The Three P’s of a Technology Company
I wear two hats – one as a Managing Director at OMERS Ventures and the other as an independent corporate director. In both gigs I get asked the same question a lot: “What determines if a company is “venture fundable”, post-seed financing?”.
It is certainly not black and white but here is my best shot at an answer. I bucket company dynamics in three groups: people, product and progress.
People are the founders/operators of the company
Product is the product vision, product market fit, and total addressable market
Progress is traction and proof points validating the product
The first and most important threshold is product. If a company does not have a massively disruptive product that attacks a huge global market, you are most likely not venture fundable. That does not mean the company is not fundable. “Friends and family”, angels and even debt financing are the typical instruments for good companies selling to good markets.
Okay, you have passed the first gate with a big idea for a massive market. What’s next?
People make or break the success of technology companies. The technology ecosystem in North America does not suffer a shortage of great ideas from entrepreneurs. The lower barriers to entry and a new-found spike in entrepreneurship globally has spawned thousand of startups. The reality, however, is that it is far harder to scale a company than it is to start a company. Entrepreneurs who have had one or more prior outcomes have a higher propensity to be funded by venture than first timers.
How does a first timer overcome this bias? Progress. A second time entrepreneur can sometimes get funded with a great idea with “proof points pending”. A first timer does not have this luxury, even if the founding team has great “domain” expertise. The “hockey stick slide”, which shows momentum and velocity for a first time team, needs to be extremely compelling when viewed “outside in”. Whether the metric is revenue, client adoption, client proliferation, “uniques” or whatever it is that marks success, the hockey stick needs to be “at the blade” heading up fast.

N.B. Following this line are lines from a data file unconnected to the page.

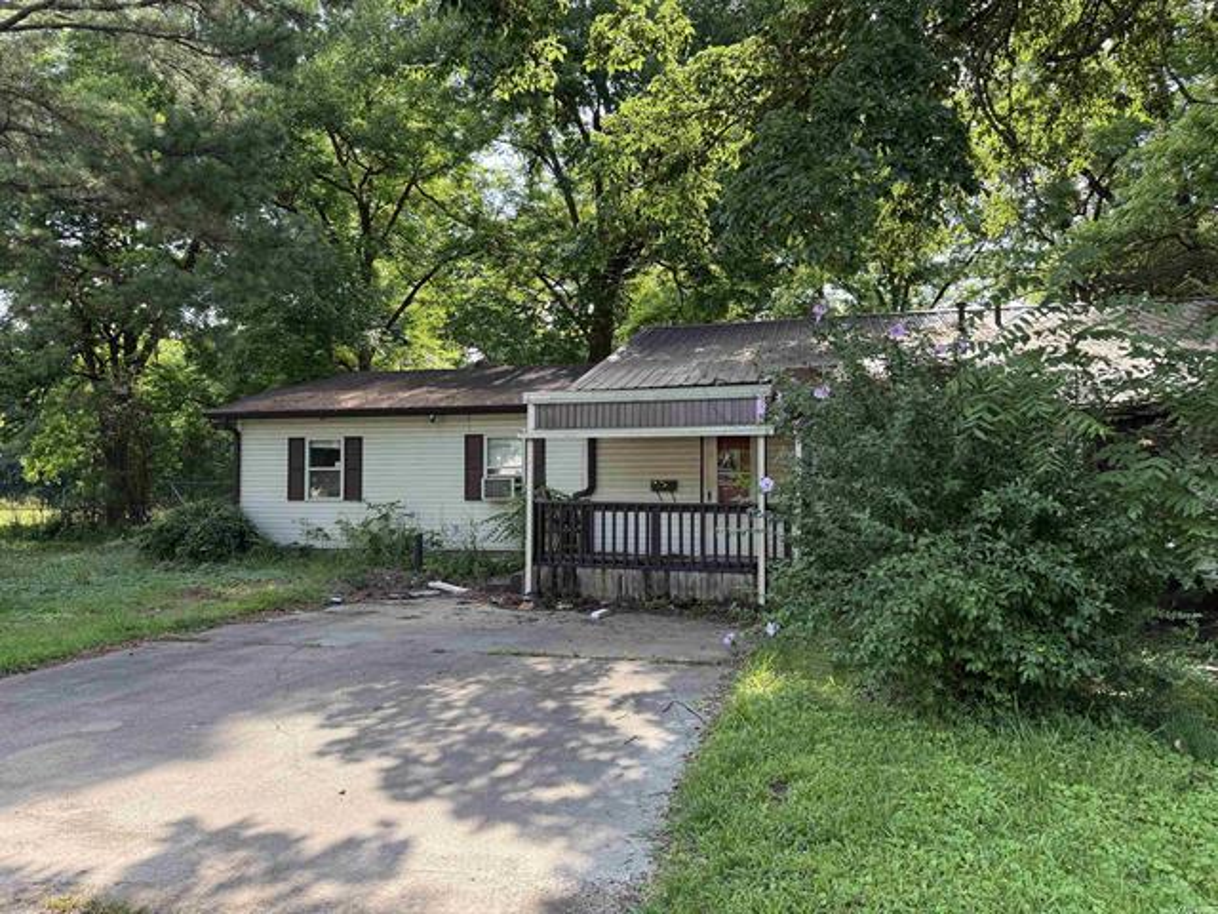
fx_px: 844
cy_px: 457
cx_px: 609
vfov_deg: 56.8
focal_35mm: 24
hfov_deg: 71.6
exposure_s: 1/593
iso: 100
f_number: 1.78
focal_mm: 6.76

Competition for young companies looking to scale is not only the team in the Valley trying to do the same thing, although that is certainly a key focus. The real competition for young companies seeking growth capital is another company, not in your space, with either a second time entrepreneur who has cache, or a hockey stick slide that is “off the charts”. When the venture firm prioritizes their pipelines and their capacity to engage, the best progress story will likely get the dollars.
First timers can and do get funded in technology (just ask the guys at Wave Accounting). Almost all of these success stories had incredible momentum on a key metric.
My suggestion for entrepreneurs seeking venture growth capital is to wait. Wait until you have proof points and a traction story that is damn near breathtaking. Wait until you have the slide you know will blow your audience away. Create relationships and seed your story with venture, but wait for the ask until you know the answer to the question.